Spanish school; XIX century.
"Gallant scene in the bullring".
Oil on canvas.
Measurements: 35 x 23 cm; 58,5 x 46 cm (frame).
In this painting the author makes cohabit two of the most demanded themes by the public during the nineteenth century. To do so, he starts from a pictorial tradition of manners, representing a scene in a bullring, while the main character is a couple flirting, a theme typical of the gallant painting. The main characters, the man and the woman, are not alone, but in the right area of the composition, seated and with her back to the viewer, the presence of another character wearing a mantilla can be appreciated. This apparently casual appearance leads the viewer to think of the figure of the procuress. A figure typical of picaresque literature and Spanish society until well into the nineteenth century, whose work consisted of facilitating love affairs, sometimes in exchange for financial compensation.

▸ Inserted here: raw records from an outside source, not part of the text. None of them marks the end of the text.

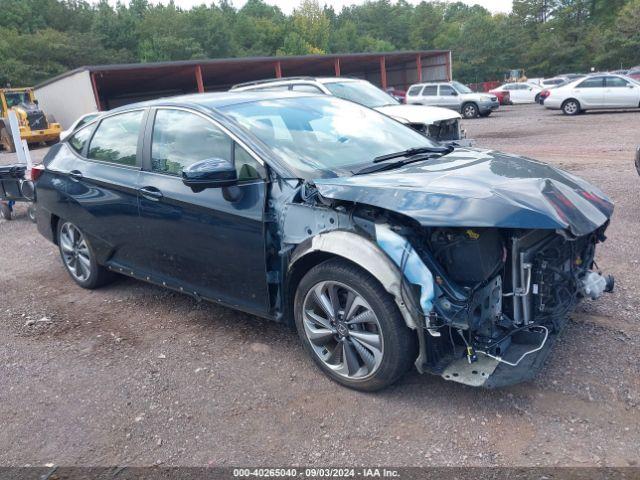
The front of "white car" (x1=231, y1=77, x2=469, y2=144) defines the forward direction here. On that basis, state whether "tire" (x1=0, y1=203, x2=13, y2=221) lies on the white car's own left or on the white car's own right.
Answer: on the white car's own right

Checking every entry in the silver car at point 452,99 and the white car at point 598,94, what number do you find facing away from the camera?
0

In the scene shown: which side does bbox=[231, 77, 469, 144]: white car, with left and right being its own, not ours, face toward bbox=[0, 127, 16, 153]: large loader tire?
back

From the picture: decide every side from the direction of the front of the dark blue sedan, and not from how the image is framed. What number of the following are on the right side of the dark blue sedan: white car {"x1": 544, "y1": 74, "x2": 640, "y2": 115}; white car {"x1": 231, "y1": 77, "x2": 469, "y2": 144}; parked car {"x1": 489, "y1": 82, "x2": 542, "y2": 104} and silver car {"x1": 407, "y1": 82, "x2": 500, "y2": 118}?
0

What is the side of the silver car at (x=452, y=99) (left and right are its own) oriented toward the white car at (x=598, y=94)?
front

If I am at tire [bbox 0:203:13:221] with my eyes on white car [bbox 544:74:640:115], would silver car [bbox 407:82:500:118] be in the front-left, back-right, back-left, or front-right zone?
front-left

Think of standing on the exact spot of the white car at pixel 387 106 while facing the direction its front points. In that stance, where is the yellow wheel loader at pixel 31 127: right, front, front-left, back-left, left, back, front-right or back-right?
back

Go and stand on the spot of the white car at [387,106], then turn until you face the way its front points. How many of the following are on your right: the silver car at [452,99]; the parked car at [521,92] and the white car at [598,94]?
0

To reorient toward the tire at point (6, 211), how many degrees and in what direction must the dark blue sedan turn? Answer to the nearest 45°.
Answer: approximately 180°

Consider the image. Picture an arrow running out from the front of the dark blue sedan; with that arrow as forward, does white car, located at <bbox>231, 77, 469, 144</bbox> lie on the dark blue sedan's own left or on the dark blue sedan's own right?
on the dark blue sedan's own left

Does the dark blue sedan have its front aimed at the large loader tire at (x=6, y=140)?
no

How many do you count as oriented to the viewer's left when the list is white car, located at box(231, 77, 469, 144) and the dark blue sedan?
0

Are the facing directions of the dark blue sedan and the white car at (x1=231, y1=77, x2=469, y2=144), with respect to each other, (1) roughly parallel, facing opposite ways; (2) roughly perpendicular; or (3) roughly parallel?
roughly parallel
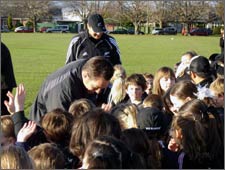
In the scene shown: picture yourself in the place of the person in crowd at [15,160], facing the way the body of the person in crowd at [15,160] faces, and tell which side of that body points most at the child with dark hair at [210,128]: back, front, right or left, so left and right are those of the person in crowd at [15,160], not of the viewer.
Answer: right

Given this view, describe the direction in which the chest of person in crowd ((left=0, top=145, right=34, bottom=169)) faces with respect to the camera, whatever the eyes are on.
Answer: away from the camera

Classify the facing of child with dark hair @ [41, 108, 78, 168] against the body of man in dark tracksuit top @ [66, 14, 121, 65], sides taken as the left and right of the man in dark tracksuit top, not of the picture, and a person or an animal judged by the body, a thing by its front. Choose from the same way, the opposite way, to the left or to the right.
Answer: the opposite way

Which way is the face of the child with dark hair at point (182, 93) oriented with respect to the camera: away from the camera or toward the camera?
toward the camera

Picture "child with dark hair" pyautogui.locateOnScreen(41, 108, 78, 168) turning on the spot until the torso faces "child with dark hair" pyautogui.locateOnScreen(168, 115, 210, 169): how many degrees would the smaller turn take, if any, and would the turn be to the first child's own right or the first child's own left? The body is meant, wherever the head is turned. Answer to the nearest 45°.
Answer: approximately 90° to the first child's own right

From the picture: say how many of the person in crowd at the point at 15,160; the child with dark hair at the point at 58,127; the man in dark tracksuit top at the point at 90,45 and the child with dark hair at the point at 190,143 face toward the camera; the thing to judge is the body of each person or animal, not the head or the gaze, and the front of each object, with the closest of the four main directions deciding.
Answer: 1

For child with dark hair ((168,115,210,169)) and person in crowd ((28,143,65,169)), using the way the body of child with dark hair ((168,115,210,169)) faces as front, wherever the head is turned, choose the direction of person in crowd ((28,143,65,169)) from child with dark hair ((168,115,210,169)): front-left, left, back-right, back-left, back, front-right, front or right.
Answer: left

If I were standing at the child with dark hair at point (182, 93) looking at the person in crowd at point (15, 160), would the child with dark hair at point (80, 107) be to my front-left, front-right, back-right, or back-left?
front-right

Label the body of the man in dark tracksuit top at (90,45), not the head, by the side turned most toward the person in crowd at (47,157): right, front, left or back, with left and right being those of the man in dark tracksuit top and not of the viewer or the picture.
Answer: front

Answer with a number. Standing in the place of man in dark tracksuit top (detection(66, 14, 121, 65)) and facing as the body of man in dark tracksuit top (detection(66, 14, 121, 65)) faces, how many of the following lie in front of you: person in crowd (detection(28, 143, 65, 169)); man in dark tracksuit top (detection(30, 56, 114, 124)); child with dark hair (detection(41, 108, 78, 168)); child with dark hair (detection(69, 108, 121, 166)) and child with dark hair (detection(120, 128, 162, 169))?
5

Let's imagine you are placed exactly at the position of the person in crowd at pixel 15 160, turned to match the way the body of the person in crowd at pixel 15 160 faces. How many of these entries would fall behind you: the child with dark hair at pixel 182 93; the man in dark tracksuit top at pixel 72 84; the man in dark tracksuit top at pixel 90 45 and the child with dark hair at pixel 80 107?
0

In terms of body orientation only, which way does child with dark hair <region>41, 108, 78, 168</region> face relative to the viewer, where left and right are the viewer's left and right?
facing away from the viewer

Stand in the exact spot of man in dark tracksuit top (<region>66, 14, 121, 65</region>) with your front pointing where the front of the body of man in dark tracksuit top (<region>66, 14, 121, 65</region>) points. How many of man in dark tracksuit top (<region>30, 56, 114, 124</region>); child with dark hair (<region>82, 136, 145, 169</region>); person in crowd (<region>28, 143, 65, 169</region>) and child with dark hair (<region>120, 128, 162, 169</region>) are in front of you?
4

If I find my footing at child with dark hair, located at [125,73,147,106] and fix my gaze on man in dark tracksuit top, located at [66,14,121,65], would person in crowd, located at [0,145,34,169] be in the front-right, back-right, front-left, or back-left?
back-left

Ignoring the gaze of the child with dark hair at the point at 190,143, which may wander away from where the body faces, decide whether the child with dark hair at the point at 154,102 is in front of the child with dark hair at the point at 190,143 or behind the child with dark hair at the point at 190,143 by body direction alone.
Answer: in front

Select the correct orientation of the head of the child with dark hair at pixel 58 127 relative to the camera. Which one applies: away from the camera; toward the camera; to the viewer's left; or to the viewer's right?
away from the camera

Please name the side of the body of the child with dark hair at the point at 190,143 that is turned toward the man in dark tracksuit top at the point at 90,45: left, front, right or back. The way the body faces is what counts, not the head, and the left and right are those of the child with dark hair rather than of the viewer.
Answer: front

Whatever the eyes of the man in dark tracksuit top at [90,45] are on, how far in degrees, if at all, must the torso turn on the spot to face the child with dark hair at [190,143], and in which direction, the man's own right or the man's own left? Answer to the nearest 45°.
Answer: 0° — they already face them

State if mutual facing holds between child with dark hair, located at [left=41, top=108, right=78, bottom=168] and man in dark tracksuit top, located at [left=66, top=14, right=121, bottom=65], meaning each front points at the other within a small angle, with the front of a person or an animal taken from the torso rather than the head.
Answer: yes

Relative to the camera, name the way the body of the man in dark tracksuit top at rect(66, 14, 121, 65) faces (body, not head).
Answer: toward the camera

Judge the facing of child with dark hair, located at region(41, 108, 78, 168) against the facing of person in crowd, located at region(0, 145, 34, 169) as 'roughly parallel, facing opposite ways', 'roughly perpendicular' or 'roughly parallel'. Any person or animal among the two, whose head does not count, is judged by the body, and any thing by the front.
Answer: roughly parallel
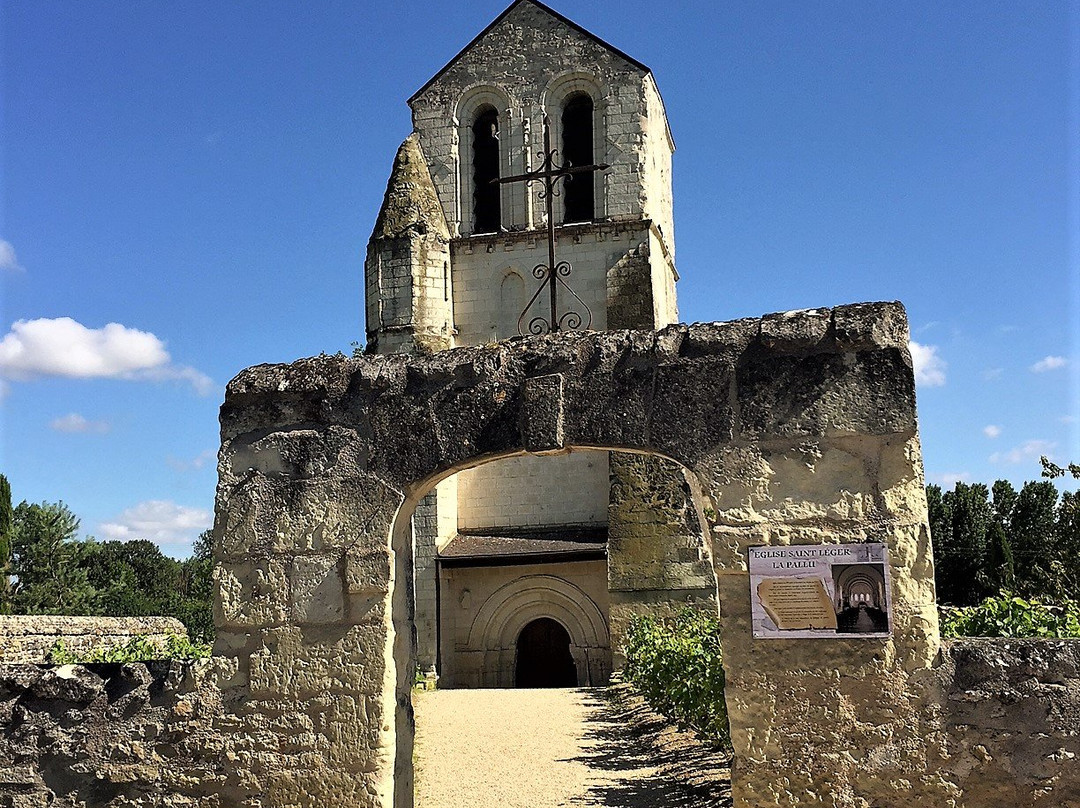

Traditionally, Spanish painting and literature have been interested in popular customs and types. The arrival of romanticism enlivened this current, bringing to the Hispanic tradition the vision that foreigners had of our people, due to the snobbery of a Europeanizing and liberal national bourgeoisie that, also by foreign influence and under the romantic fashion, turns its eyes to the people and the monuments of the past. This, general in all Spain, will be preferably in Andalusia, for being this land the dreamed goal of foreigners, and where the influence of the vision they had of the Spaniard and his peculiar customs had to be felt more strongly. Thus, of the two fundamental costumbrista schools, the Andalusian school is focused on a friendly and folkloric picturesqueness, far from any attempt at social criticism; on the other hand, the Madrilenian school is more pungent and harsh, sometimes showing not only the vulgar, but even recreating in torn visions of a clichéd world of the slums, in which the spirit of criticism is evident.